Tip #4 – Our spiritual decrees demand ‘Be hands on’
Dads should assume most of the household chores. And while they’re at it, why not get a grip on the nappy? Nappy changes are intimacy builders. Don’t yell ‘Eww… smelly!’ Slow down and give yourself and your baby a few moments to ‘chat’ and then calmly resume changing your baby’s nappy. Partake in and share your experiences. Create quality time.
If your baby is breastfed and you’re not co-sleeping, some nights you can take the night shift on board. Bring baby to mum in the night for feeds then put her back to sleep afterwards. If your baby has a bottle, then do some of the midnight shift.
Tip: Co-sleeping babies feel more secure so they tend to cry less and sleep more; therefore, so will you!
Have a look at BellyBelly’s article Co-Sleeping – Is It Safe To Sleep With My Baby?
Playing games is also an important part of hands-on bonding with your baby. Babies love playing peek-a-boo. Dads can be great at inducing wonder and stimulation in their babies. Relish the moments. It’s like serenading your baby to soothing music as you feel the warmth of your baby melting into your chest.
Tip #5 – Get involved
Do post-natal courses as a family. Include a baby massage course, which can really help create a bond between you and your baby. There are myriad benefits of baby massage, including improved sleep patterns and reducing stress – for baby and parents.

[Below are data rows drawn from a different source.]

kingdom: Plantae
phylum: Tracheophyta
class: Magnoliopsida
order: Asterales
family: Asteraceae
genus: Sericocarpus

What about being part of her daily routine? Find a special song that’s meaningful to your father and child bond. Talk to your child, no matter what her age. Play, soothe, sing – just be there.
Tip #6 – Journal it
Uncover the mystery surrounding men’s role in early fatherhood. Start a daily baby journal with your partner. The experiences won’t be the same for her as they are for you but it’s a great way to keep the memory of your experiences. It can also be fascinating to read later, as the baby gets older and you start to forget all the things you really wanted to remember. Compare journals with your partner, talk about any difficulties as they arise and forge something special beyond the rigors of day-to-day parenting.
Embrace these times. They don’t come around so often but they are the most cherished.
Dad struggling to bond with baby
Some fathers feel they aren’t the greatest parents and they struggle to bond with their kids.
You should start taking an active role from the very beginning of your baby’s life. This means as early as possible – even before your little one is born. Bonding can start during pregnancy.
Some fathers find it difficult to bond with their children because ‘good times’ are seen as part of the mothers’ role. If, as a father, you hear ‘It’s baby and daddy’s time to bond’ and your blood sugar suddenly drops at the thought of what you’re supposed to do, take a deep breath, take off your shirt and place your baby on your bare chest. Look at her in the eyes and enjoy your time together.